Si hablas con ella, te dirá que la noche pasada fue a cenar con los amigos de los compañeros de trabajo de sus amigos, que al final se juntó mucha gente (porque Amanda nunca sale con grupos de menos de veinte personas), que fueron a bailar salsa y que conoció a un chico muy guapo con el que hoy a vuelto a quedar. Y no hará falta que le insistas demasiado para que te enseñe su foto (porque Amanda siempre está sacando fotos a todo lo que se mueve, constantemente, quizá porque de una vida tan trepidante hay que dejar testimonio); te pondrá delante a un tipo de rasgos quizá simiescos, como de boxeador retrasado, pero eso sí, con un consistente y brillante pelo negro peinado con gomina y con unos auténticos músculos de seductor latino. No sabe demasiado de él, sólo que es guapo y tiene dinero, y eso basta, y además han quedado en media hora, así que tiene que irse, de hecho ya ha empezado a hacer cuentas para calcular la parte exacta que le toca pagar de los dos cafés y el pastelito de chocolate que os habéis tomado.

Amanda me recuerda a mucha gente, a otros grupos que se relacionan porque tienen muchas cosas en común, les gusta viajar, estudian idiomas, quedan juntos para organizar salidas, son los amigos de la universidad de una ex novia a los que tuve el gusto de conocer durante una temporada. Divertidos, ingeniosos, gente de mundo, enseguida notabas que pedir un menú compartido en cualquier sitio era tabú, cada uno lo suyo ("¿no sabes que tu coca-cola cuesta medio euro más que mi agua mineral?"), y no hace falta pedir una sangría, que son muy caras y además alguien ha traído de su casa una botella rellena de calimocho que está escondida debajo de la mesa. Me encantó compartir algunos momentos con ellos, como cuando Juan Ramón nos invitó a cenar a su casa y después dijo lo que le tocaba pagar a cada uno, pero eso sí, antes se aseguró de insinuar sutilmente que el último tren estaba a punto de salir, no fuéramos a creer que podíamos quedarnos a dormir allí, porque quizá no tenía camas para todos y no quería que nadie se sintiera discriminado.

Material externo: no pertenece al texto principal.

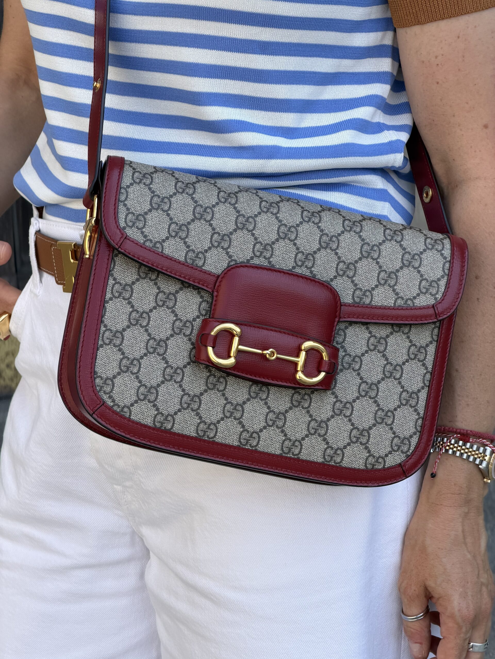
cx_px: 248
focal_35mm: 100
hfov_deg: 14.8
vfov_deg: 19.6
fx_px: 1907
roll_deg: +1.5
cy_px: 330
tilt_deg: -13.5
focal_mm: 16.89
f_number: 2.8
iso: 50
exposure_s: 1/403
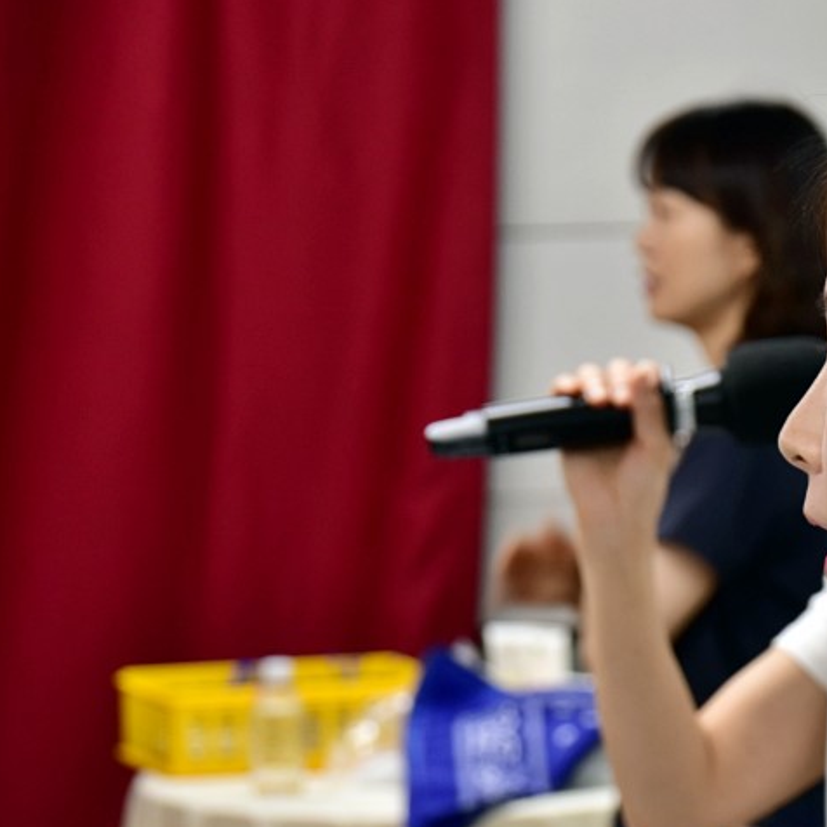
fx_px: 4887
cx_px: 763
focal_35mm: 181
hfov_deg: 9.6
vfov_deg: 9.7
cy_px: 427
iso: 800
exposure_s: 1/50
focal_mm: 75
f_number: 5.6
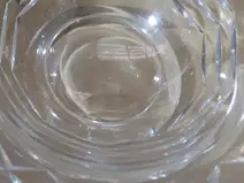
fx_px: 1156
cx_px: 32
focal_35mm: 164
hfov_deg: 12.0
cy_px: -176
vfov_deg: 8.6
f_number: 4
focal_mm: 17
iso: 800
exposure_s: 1/60
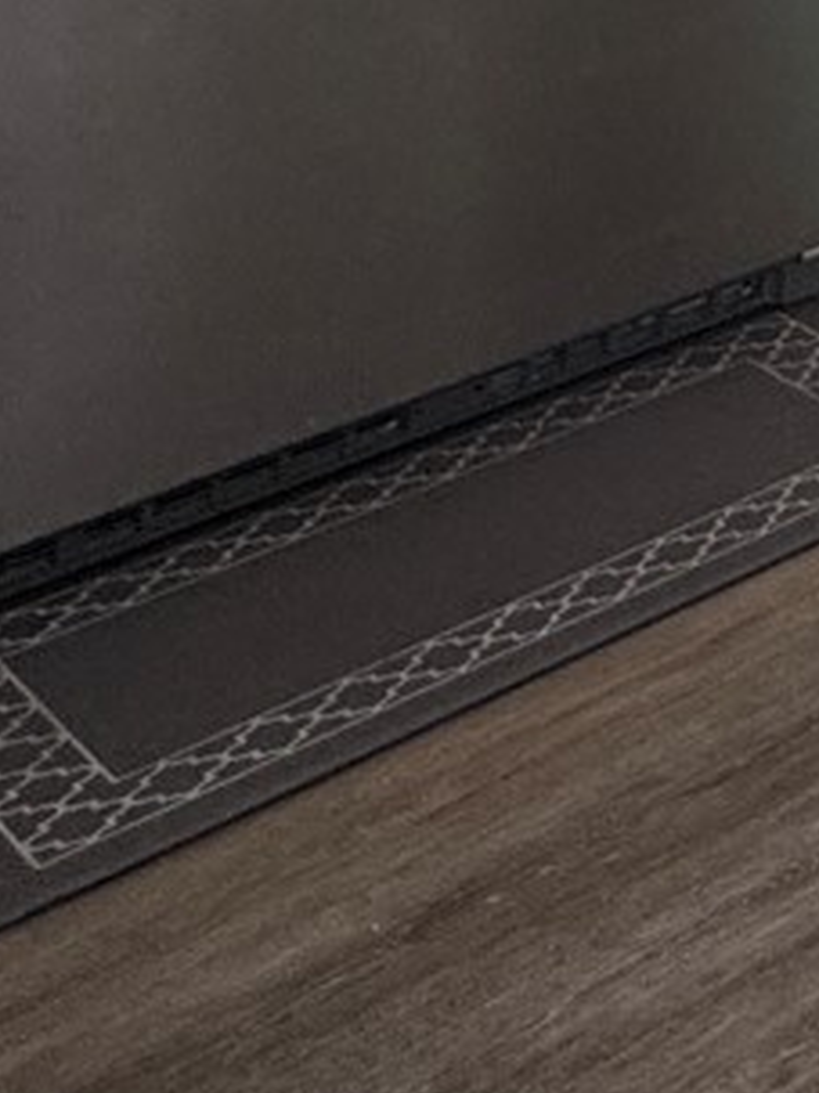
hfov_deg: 13.2
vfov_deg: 20.6
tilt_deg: -3.2
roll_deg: -0.6
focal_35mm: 74
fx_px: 2336
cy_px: -729
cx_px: 2103
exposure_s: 1/120
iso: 250
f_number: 2.2
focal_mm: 2.22
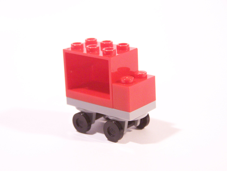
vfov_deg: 15.7
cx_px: 114
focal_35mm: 94
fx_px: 616
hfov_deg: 20.9
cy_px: 86
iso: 400
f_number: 3.2
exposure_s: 1/30
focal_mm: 15.6
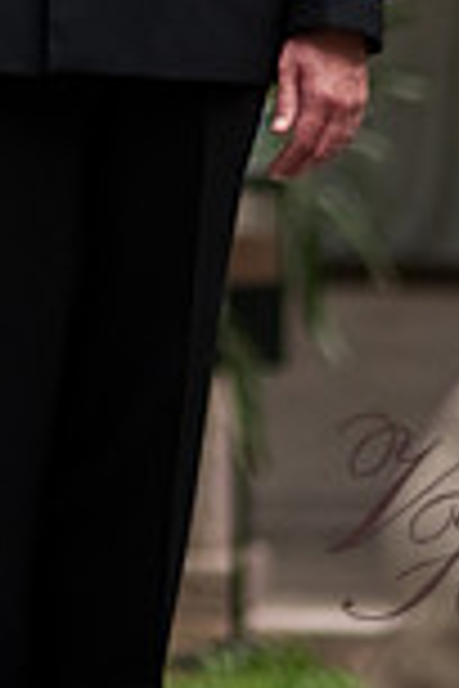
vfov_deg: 8.1
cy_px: -301
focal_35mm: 250
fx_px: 4781
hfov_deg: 5.5
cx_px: -47
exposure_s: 1/500
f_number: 1.8
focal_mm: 85
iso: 400
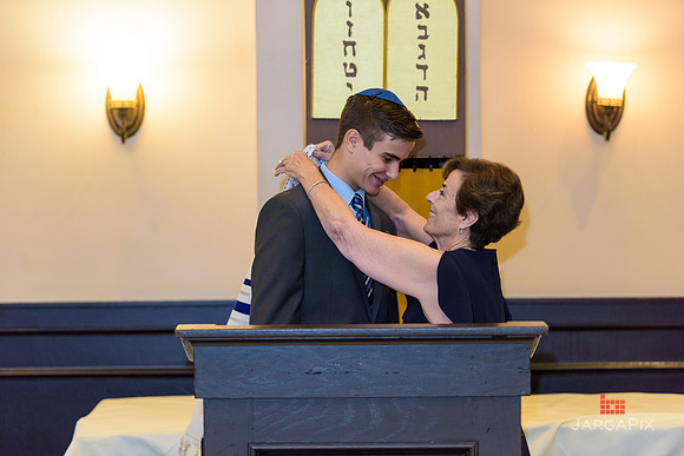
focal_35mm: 135
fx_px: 2565
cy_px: 228
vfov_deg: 10.2
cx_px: 342
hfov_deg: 15.2
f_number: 3.2
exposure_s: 1/125
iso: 1600
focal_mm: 135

Eran muy parecidos a Amanda, incluso en el detalle de las fotos, porque no hay nada mejor que plasmar en una imagen los grandes momentos que pasan en compañía de sus amigos, para que perdure eternamente en el recuerdo el afecto que una vez se tuvieron. Y que por sus cabezas pase aquel día en Port Aventura, cuando Raquel no quiso darle agua a su novio "porque le quedaba muy poca", o no olvidar la figura de Cristina, que no le daba chicles a nadie "porque eran suyos", o recordar con ternura la graciosa agonía de Alberto, que no podía respirar tranquilo hasta que dejaba claro que él sólo se había pedido una cerveza y que era lo único que iba a pagar. Grandes amigos en una vida moderna, joven, que comparten momentos entrañables, una amistad especial, sincera, directa, en la que sólo hace falta callar y mirar hacia otro lado cuando algún desprevenido dice, alegremente: "Dividimos la cuenta entre todos, ¿no?".